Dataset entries
++++

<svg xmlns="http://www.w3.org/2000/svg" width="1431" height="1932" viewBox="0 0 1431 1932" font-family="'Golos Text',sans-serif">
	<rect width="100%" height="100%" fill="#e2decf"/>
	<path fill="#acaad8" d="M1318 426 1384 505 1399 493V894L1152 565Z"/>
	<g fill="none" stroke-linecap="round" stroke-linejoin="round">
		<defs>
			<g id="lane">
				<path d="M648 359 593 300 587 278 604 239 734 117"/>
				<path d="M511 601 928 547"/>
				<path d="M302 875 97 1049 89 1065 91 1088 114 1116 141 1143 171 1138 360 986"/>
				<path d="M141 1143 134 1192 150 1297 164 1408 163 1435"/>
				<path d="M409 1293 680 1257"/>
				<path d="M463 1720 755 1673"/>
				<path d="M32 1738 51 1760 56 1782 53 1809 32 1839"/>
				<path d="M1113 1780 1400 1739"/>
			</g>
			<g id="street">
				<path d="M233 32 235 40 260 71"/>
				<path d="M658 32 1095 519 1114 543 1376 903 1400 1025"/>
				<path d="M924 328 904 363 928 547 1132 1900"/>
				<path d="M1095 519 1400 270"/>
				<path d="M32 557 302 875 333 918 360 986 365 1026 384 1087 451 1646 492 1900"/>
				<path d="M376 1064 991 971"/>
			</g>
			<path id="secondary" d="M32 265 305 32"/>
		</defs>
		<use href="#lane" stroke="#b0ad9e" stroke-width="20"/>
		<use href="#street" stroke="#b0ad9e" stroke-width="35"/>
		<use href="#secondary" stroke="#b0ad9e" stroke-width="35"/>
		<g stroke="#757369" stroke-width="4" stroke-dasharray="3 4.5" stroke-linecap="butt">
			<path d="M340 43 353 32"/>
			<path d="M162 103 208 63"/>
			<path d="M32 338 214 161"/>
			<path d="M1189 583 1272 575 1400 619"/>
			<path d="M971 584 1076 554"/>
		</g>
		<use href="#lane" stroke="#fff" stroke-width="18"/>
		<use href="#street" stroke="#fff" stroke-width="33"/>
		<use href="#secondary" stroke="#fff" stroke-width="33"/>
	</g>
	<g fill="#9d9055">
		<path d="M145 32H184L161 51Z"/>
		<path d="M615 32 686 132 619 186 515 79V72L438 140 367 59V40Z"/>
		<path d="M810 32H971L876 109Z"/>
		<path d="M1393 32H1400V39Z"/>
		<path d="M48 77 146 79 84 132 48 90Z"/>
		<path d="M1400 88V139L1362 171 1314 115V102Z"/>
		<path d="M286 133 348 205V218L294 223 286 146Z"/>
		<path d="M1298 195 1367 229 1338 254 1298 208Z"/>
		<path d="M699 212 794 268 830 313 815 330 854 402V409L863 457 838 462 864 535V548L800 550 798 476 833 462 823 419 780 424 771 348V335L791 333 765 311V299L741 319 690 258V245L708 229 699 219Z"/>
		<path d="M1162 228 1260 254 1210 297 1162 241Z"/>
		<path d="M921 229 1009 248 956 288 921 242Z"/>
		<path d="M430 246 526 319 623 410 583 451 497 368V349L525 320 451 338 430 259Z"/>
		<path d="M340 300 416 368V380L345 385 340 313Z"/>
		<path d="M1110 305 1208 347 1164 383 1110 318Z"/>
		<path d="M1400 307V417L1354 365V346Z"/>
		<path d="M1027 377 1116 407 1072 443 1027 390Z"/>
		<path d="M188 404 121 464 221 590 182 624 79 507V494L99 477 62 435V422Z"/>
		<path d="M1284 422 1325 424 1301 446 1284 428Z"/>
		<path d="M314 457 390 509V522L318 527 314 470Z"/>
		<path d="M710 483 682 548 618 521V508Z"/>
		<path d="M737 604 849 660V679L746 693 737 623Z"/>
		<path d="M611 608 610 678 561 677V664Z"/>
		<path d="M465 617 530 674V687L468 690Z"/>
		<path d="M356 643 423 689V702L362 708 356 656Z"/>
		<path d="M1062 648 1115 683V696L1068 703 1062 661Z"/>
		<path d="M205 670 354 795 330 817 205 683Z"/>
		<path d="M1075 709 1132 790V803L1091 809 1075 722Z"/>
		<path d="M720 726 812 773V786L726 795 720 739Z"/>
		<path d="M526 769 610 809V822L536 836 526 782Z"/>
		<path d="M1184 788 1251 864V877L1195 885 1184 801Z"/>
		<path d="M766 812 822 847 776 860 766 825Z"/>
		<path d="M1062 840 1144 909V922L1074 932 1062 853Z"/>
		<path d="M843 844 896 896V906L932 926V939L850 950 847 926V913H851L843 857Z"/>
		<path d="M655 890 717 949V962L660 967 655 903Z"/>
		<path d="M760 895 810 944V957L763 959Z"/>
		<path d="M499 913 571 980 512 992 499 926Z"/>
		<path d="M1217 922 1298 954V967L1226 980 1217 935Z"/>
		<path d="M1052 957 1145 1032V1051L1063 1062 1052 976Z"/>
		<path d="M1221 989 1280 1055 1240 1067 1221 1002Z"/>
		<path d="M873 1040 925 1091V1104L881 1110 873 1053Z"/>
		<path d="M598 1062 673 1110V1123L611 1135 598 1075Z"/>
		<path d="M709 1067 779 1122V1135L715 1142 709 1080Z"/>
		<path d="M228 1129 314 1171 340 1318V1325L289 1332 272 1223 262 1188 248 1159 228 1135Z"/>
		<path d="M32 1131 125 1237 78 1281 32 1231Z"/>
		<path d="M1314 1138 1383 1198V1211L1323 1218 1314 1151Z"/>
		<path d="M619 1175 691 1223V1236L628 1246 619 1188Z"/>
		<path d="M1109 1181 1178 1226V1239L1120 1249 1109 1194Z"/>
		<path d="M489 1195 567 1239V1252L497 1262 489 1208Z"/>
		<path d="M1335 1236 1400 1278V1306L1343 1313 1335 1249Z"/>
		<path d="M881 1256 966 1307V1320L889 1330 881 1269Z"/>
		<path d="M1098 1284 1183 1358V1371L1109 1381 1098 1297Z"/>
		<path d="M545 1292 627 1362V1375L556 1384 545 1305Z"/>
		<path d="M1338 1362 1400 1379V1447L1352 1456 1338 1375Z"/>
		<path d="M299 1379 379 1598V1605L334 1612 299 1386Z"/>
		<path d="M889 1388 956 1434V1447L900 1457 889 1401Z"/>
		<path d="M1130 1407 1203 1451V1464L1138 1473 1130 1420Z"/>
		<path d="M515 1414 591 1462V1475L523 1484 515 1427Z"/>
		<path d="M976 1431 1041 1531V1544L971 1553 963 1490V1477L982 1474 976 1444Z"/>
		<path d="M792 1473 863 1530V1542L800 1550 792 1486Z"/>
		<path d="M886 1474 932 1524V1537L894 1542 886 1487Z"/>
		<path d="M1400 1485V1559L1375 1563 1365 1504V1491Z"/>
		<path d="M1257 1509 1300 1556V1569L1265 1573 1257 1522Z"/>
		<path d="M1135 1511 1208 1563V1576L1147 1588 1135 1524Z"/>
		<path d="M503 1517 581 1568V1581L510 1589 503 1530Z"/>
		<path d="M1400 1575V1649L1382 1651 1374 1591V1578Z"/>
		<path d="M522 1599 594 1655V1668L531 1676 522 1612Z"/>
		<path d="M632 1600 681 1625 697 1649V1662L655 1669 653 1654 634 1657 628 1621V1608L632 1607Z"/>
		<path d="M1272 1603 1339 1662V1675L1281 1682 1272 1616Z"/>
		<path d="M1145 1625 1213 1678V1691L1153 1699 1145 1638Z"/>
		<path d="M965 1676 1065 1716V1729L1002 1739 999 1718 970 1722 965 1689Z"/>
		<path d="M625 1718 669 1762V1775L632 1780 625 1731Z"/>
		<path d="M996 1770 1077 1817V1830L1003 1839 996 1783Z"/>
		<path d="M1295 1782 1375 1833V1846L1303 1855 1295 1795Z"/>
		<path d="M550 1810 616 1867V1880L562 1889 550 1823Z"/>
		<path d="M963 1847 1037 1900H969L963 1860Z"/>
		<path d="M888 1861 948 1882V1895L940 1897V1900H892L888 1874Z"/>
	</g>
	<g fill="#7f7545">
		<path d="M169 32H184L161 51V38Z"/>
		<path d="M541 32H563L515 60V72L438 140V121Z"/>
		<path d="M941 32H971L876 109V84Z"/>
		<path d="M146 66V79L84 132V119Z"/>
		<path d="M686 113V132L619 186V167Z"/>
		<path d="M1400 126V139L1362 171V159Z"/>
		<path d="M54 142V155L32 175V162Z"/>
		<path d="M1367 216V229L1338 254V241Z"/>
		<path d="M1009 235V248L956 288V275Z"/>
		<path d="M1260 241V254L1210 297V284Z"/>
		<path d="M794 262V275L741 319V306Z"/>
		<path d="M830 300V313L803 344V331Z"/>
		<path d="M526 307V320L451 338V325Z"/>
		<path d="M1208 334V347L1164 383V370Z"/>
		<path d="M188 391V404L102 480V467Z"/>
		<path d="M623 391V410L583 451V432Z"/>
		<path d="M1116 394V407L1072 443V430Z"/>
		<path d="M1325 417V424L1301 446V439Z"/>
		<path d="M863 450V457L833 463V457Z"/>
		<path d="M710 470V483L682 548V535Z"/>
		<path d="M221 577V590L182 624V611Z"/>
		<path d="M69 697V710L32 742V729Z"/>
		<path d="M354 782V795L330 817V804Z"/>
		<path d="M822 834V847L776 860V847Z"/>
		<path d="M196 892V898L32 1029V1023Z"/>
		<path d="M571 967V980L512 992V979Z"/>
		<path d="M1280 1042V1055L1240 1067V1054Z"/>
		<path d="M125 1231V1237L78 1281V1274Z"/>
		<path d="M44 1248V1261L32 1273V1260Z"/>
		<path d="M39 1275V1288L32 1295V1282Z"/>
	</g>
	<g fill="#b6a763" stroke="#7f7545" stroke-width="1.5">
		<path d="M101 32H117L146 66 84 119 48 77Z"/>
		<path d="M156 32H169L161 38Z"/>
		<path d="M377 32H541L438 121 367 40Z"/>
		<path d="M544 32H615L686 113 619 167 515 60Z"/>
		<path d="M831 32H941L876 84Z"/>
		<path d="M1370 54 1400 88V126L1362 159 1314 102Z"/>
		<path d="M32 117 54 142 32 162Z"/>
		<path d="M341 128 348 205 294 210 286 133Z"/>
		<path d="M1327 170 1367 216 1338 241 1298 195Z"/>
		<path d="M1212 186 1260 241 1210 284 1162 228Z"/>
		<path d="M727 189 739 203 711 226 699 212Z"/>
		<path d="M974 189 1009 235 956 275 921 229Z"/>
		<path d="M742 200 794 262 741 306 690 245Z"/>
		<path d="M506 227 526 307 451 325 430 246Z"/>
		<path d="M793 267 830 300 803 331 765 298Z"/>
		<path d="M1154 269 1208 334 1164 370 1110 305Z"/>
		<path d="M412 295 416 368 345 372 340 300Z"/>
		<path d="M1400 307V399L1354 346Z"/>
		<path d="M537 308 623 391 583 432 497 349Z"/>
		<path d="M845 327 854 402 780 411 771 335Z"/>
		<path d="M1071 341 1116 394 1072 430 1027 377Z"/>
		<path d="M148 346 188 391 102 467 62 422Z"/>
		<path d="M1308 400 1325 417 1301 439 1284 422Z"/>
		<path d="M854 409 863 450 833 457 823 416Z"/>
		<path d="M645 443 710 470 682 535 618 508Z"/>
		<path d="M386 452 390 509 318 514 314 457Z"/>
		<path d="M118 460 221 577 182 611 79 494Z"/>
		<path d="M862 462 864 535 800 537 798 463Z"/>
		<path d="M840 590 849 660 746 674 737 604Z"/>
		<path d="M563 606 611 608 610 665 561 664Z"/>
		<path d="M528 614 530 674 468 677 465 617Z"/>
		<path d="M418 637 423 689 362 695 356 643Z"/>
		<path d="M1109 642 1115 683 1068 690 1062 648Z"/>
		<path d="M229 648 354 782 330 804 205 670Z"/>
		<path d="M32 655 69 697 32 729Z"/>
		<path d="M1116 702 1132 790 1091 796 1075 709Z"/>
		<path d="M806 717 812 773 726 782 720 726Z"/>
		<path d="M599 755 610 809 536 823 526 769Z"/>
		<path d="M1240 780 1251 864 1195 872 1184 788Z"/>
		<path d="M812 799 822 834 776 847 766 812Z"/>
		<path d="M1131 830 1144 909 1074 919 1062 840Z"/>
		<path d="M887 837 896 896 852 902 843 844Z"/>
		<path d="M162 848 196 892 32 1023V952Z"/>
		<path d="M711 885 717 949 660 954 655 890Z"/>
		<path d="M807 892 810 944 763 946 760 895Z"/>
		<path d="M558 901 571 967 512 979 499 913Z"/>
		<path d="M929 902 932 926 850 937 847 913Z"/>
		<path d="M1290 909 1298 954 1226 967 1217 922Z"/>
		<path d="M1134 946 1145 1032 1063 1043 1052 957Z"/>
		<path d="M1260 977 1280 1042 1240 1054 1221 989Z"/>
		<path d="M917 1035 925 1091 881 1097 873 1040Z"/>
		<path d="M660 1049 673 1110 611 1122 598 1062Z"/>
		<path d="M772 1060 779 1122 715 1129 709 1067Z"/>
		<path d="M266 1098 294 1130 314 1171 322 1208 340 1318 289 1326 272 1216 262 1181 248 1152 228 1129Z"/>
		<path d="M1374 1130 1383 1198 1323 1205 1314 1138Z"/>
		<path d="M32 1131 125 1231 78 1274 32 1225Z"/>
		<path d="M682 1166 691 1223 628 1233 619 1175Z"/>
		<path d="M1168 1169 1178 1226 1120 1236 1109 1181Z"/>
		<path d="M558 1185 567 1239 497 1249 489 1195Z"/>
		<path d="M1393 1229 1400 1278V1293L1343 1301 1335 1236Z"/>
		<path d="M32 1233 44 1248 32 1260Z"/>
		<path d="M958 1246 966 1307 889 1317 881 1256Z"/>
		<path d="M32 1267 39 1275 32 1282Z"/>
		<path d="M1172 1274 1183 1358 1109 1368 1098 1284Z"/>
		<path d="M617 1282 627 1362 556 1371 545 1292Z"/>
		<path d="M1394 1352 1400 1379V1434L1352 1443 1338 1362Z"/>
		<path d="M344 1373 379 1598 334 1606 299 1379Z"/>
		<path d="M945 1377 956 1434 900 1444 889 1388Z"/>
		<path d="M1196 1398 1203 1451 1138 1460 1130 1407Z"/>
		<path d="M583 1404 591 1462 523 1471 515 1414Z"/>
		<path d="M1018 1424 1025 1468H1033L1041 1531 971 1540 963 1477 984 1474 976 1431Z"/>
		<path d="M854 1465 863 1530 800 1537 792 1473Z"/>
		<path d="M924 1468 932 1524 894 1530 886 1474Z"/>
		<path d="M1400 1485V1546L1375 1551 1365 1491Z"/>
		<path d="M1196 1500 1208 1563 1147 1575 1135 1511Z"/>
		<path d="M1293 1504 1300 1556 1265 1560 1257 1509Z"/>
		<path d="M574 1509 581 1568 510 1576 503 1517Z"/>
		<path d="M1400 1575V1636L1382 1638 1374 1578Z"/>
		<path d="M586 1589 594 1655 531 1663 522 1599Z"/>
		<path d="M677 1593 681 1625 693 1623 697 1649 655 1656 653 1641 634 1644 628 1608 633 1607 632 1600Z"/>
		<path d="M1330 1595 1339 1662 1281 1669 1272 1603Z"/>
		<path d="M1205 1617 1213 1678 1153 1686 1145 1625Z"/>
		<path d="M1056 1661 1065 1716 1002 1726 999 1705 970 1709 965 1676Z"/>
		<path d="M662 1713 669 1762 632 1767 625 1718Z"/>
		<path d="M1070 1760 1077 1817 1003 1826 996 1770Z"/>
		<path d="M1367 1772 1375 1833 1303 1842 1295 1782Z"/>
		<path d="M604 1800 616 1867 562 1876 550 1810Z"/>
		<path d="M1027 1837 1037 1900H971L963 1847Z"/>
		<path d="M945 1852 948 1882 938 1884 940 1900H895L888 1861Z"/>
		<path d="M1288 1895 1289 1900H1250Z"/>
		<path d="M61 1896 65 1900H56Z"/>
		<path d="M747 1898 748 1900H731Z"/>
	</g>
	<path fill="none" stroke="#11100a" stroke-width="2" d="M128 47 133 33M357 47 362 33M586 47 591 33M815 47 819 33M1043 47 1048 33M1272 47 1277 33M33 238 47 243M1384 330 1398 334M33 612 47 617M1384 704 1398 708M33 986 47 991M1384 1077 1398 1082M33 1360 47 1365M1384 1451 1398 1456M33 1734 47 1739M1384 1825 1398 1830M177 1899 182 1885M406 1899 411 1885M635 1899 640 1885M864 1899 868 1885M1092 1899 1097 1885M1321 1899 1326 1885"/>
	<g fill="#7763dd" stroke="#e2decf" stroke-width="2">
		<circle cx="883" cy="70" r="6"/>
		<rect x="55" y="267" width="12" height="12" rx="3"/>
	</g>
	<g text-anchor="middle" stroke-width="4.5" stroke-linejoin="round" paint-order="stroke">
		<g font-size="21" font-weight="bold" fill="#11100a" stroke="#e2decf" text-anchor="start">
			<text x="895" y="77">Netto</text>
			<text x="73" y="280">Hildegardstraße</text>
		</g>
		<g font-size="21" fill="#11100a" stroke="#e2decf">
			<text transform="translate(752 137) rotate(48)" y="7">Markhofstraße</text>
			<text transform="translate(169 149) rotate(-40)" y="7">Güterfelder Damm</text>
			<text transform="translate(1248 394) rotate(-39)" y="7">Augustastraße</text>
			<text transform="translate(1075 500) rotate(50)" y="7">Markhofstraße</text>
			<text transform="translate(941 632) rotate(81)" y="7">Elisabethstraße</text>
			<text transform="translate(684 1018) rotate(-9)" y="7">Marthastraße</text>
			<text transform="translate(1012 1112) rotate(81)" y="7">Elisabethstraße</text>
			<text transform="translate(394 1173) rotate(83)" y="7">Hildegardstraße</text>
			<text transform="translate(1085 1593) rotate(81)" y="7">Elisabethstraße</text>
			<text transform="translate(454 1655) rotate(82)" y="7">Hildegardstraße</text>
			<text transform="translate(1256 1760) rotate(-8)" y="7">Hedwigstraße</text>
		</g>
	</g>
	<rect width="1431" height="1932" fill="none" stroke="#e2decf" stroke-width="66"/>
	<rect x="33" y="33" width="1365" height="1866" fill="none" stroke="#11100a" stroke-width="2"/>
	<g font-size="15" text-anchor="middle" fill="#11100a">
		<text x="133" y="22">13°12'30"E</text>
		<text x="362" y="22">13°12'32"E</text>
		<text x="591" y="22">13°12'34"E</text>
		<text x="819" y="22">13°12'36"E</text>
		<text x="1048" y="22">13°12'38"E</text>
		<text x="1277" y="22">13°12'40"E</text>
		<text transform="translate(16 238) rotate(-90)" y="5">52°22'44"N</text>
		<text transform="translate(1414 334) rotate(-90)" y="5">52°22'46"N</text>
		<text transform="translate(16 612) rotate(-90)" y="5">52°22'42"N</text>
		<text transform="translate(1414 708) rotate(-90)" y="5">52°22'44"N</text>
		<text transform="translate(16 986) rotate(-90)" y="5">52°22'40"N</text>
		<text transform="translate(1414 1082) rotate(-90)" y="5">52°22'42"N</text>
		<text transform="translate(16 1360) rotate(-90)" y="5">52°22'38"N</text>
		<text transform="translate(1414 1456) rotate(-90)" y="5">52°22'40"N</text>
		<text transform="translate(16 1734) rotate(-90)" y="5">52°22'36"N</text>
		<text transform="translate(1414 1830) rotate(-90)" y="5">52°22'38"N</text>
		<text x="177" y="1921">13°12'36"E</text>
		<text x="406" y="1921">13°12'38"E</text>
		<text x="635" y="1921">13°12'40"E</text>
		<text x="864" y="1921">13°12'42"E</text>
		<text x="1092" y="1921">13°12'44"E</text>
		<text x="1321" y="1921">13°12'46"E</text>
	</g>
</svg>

++++

PROMPT: The answer must consist of every line from the records above that holds "round".

RESULT FOR THIS EXERCISE:
	<g fill="none" stroke-linecap="round" stroke-linejoin="round">
	<g text-anchor="middle" stroke-width="4.5" stroke-linejoin="round" paint-order="stroke">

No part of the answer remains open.